L’avenir du cinéma documentaire québécois menacé par du sous-financement de la SODEC

Des personnalités de tous les horizons lancent un vibrant cri du cœur

Publié le 10 mars 2022 par Claire Groulx-Robert

Crédit photo : Tous droits réservés @ Cottonbro sur Pexels

Récemment, de nombreux cinéastes, documentaristes, artisan.es du milieu de la culture et personnalités politiques du Québec ont signé une lettre qui dénonce le sous-financement de la production de films documentaires accordé par la Société de développement des entreprises culturelles (SODEC). En effet, au cours de la dernière décennie, ces producteur.rices ont vu leur portion du budget du programme d’aide au cinéma chuter de plus de 50%. C'est dans ce contexte trouble que le réalisateur et scénariste Denys Desjardins lance un cri du cœur à la communauté artistique et à la SODEC, afin d'assurer la survie et la pérennité de ce genre cinématographique pourtant si nécessaire et éducatif.

**Travail demandé:**
1. Selon l'article sur le sous-financement du documentaire québécois, de combien la portion du budget du programme d'aide au cinéma revenant aux producteurs de documentaires a-t-elle chuté au cours de la dernière décennie ?
2. Reprenez l'article sur le sous-financement du documentaire québécois après sa dernière phrase et poursuivez-le.
La liste n'intervient pas dans ce travail.

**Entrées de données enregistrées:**

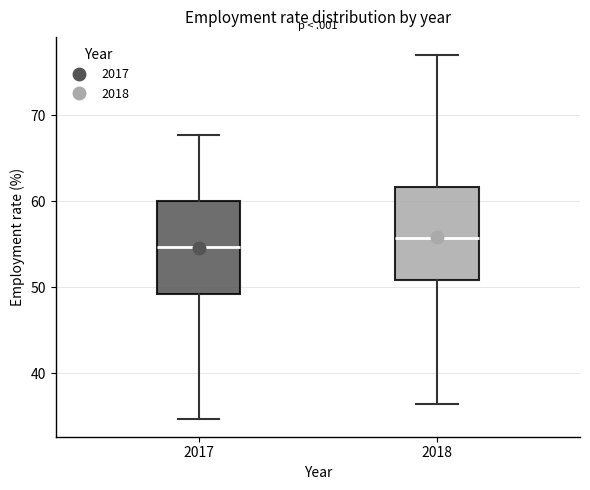

Where is the lower edge of the box at x = 2017 on the y-axis? The values are not printed on the chart, so give them approximately, as read against the axis.

49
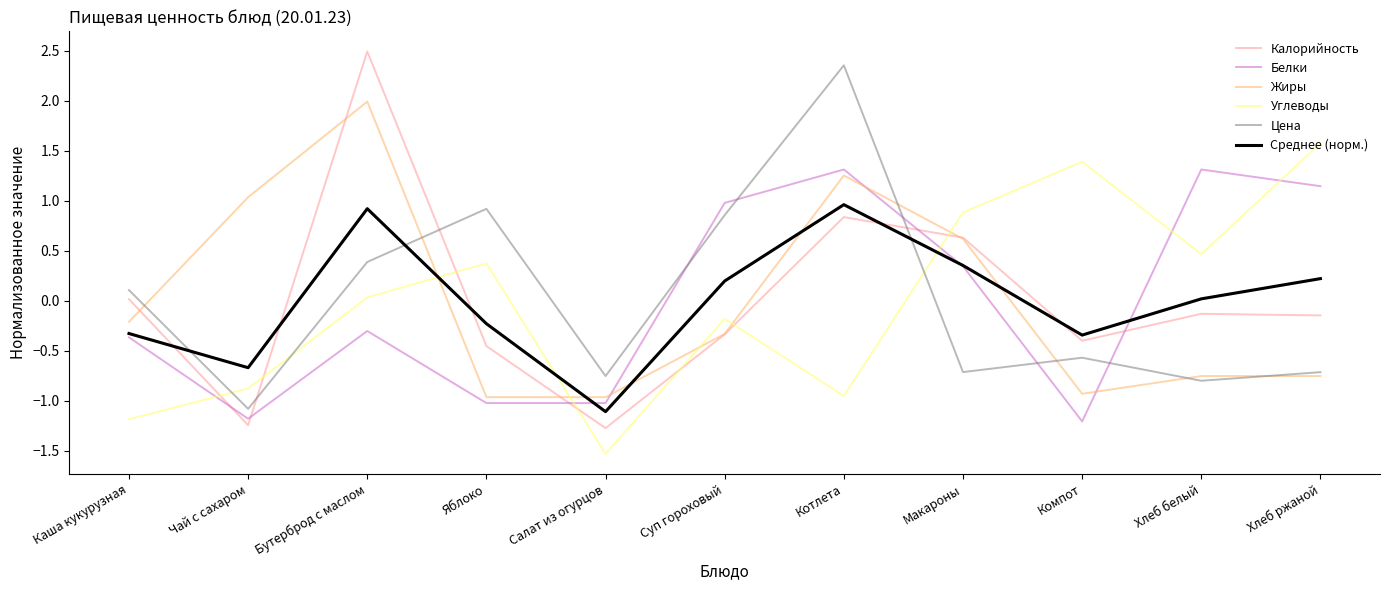

The value of Жиры at Яблоко is -1.7. True or false?

False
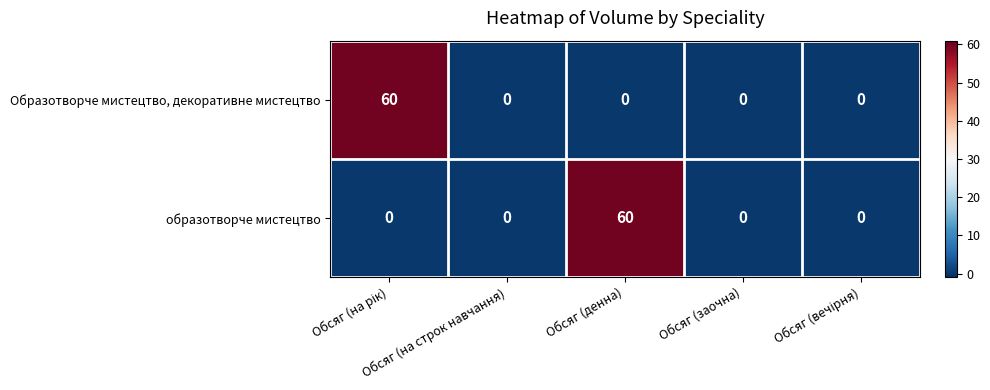

What is the maximum value for Образотворче мистецтво, декоративне мистецтво?

60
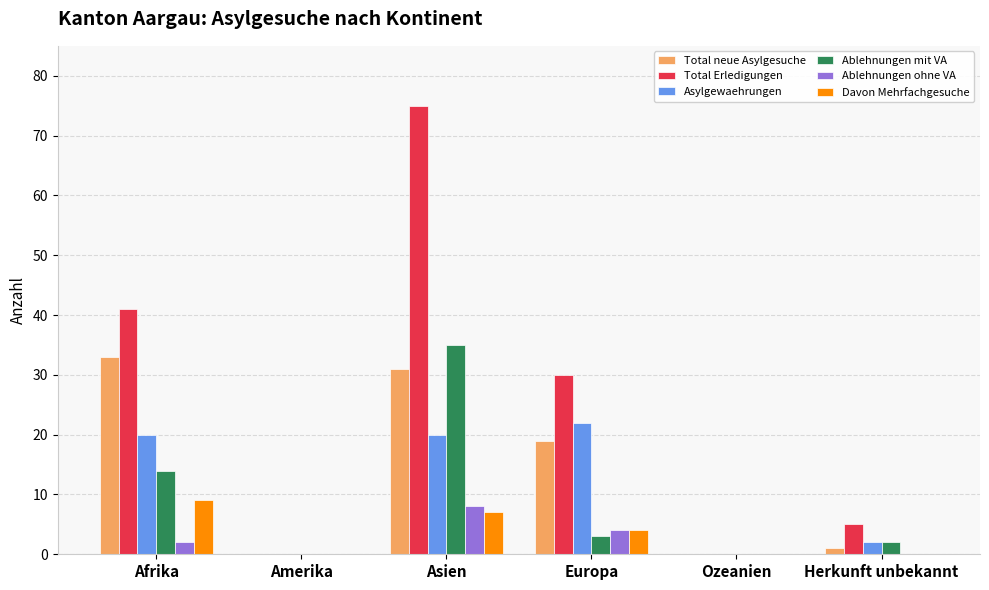

How many groups of bars are there?

6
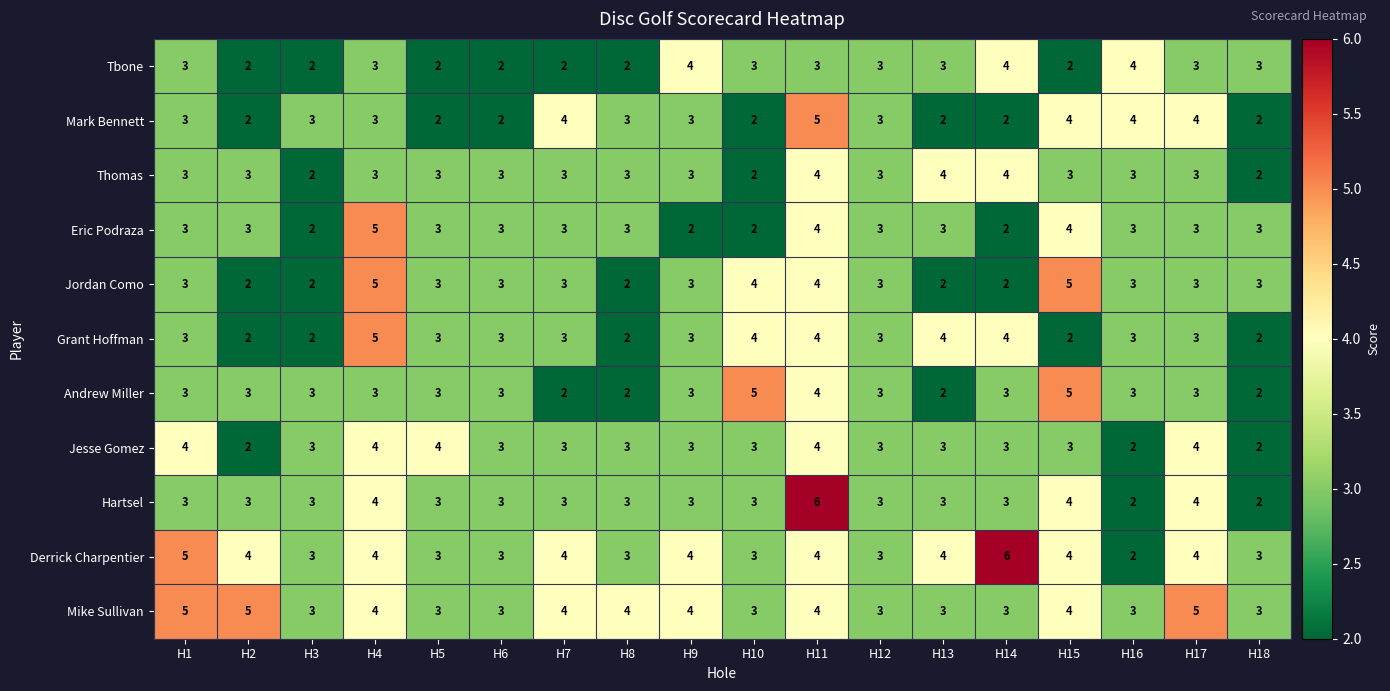

At which category is the sum across all series the highest?

H11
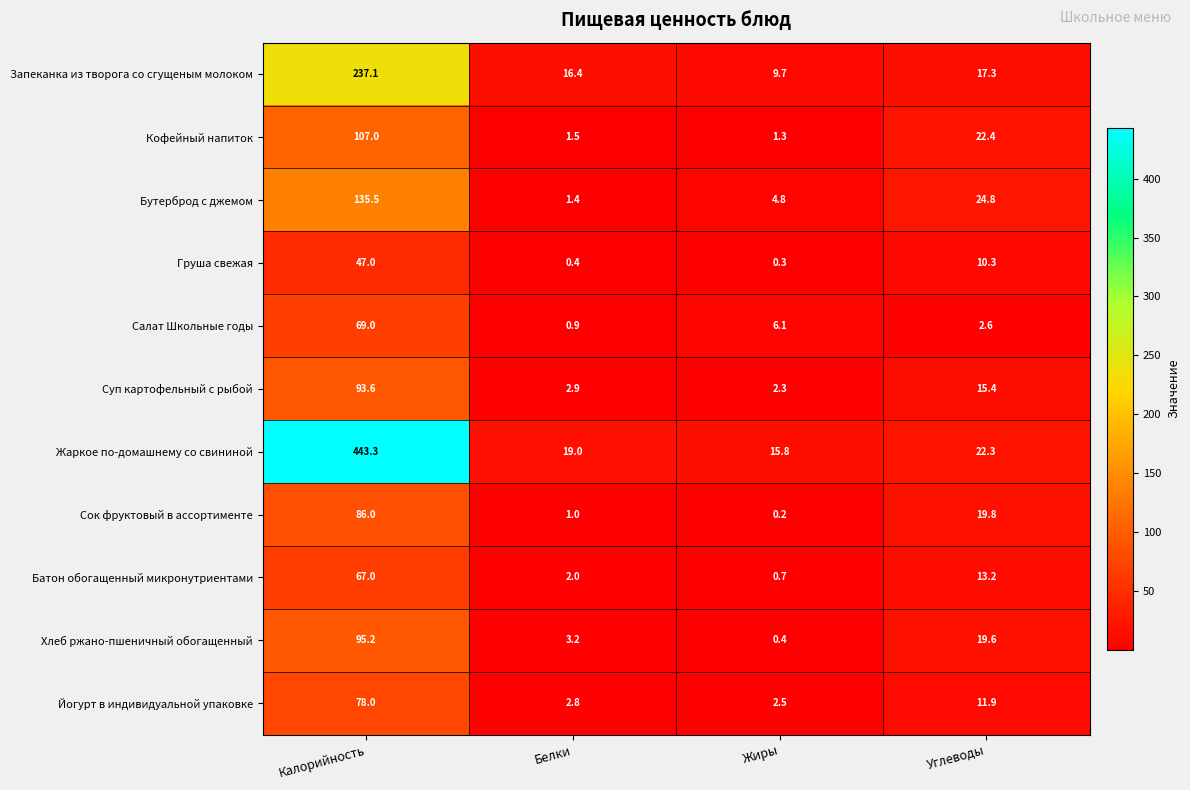

True or false: Груша свежая has a value of 14.4 at Углеводы.

False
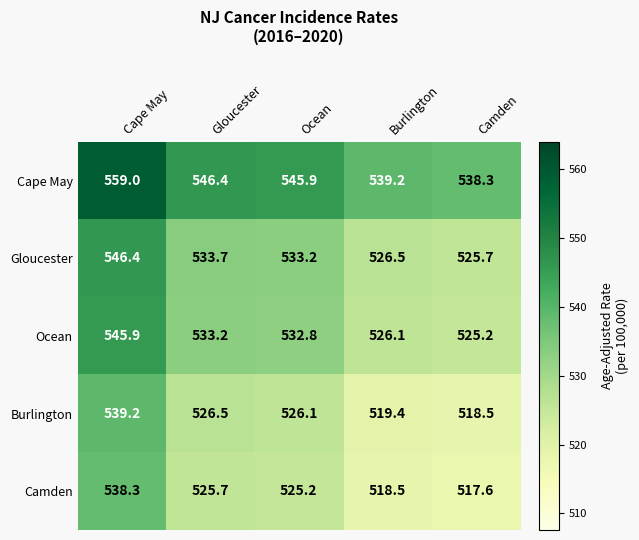

What is the difference between the Cape May values at Ocean and Gloucester?

0.5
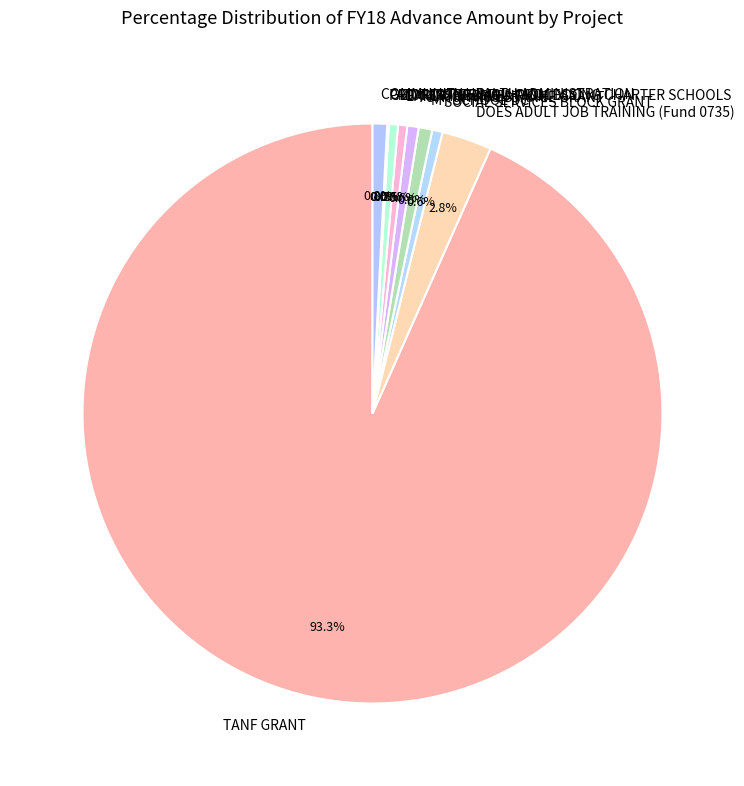

Does any single category account for the majority?

Yes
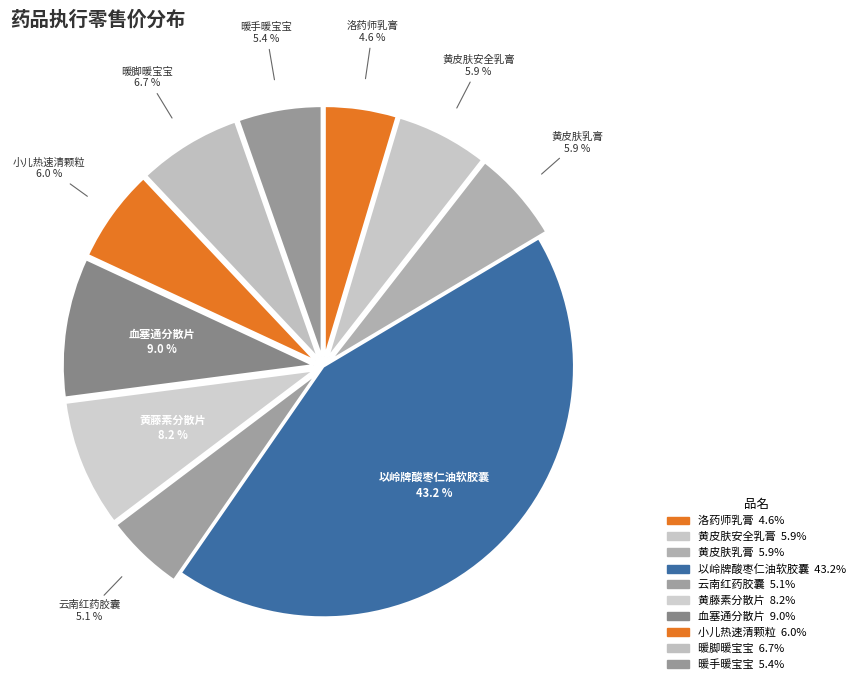

Which slice is the largest?

以岭牌酸枣仁油软胶囊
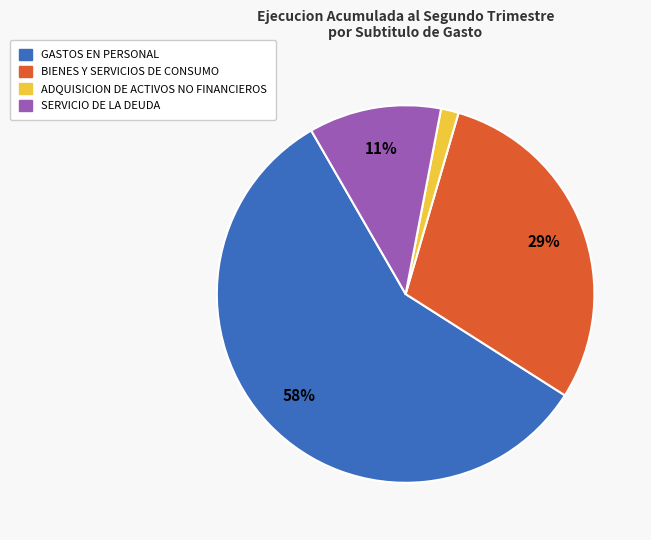

Is there any slice that represents more than half of the pie?

Yes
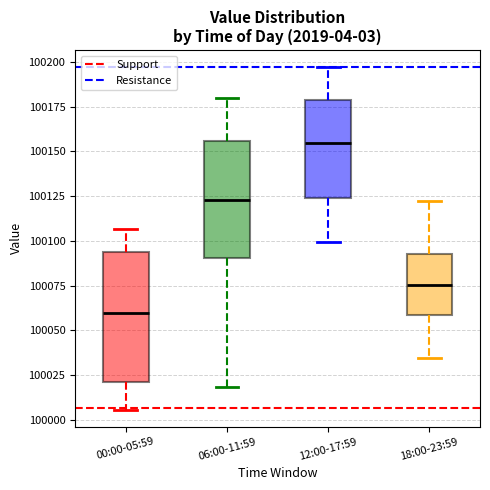

Which box has the lowest median line?

00:00-05:59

**Vos réponses écrites:**
1. De plus de 50 %.

2.
«Il faut une bonne fois pour toutes se fâcher. Il faut protéger ce genre fondateur, il faut que les jeunes puissent en vivre décemment».

M. Desjardins, l’une des figures de proue du documentaire québécois, notamment connu pour La dame aux poupées (1996) et plus récemment Le Château (2020), et qui est à l’origine de ce cri d’alerte, a eu l’amabilité de m’accorder un entretien sur le sujet. Car ce dernier s’est dit «choqué de voir les chiffres» qui traduisent la dure réalité des producteurs, qui se voient refuser de plus en plus de films au fil des ans.

Des chiffres qui parlent d’eux-mêmes

Mais avant d’aller plus loin, parlons un peu de ces chiffres, justement. Selon son rapport annuel, la SODEC a investi «uniquement 3,4% de son budget dans la production de moyens et de longs métrages documentaires pour l’exercice financier de 2020-2021. Ainsi, le rapport fait état de dix-sept productions qui se sont partagé la somme de 1 407 500 $, alors que le cinéma de fiction, de son côté, a reçu plus de 38 millions pour la création de 32 films, ce qui représente 92% du budget total de la SODEC pour le secteur du cinéma

Le cinéaste a communiqué avec la direction de la SODEC sur le sujet avant de lancer ce cri d’alerte afin d’obtenir des explications. Cette dernière explique que cette baisse serait entre autres causée par le contexte pandémique.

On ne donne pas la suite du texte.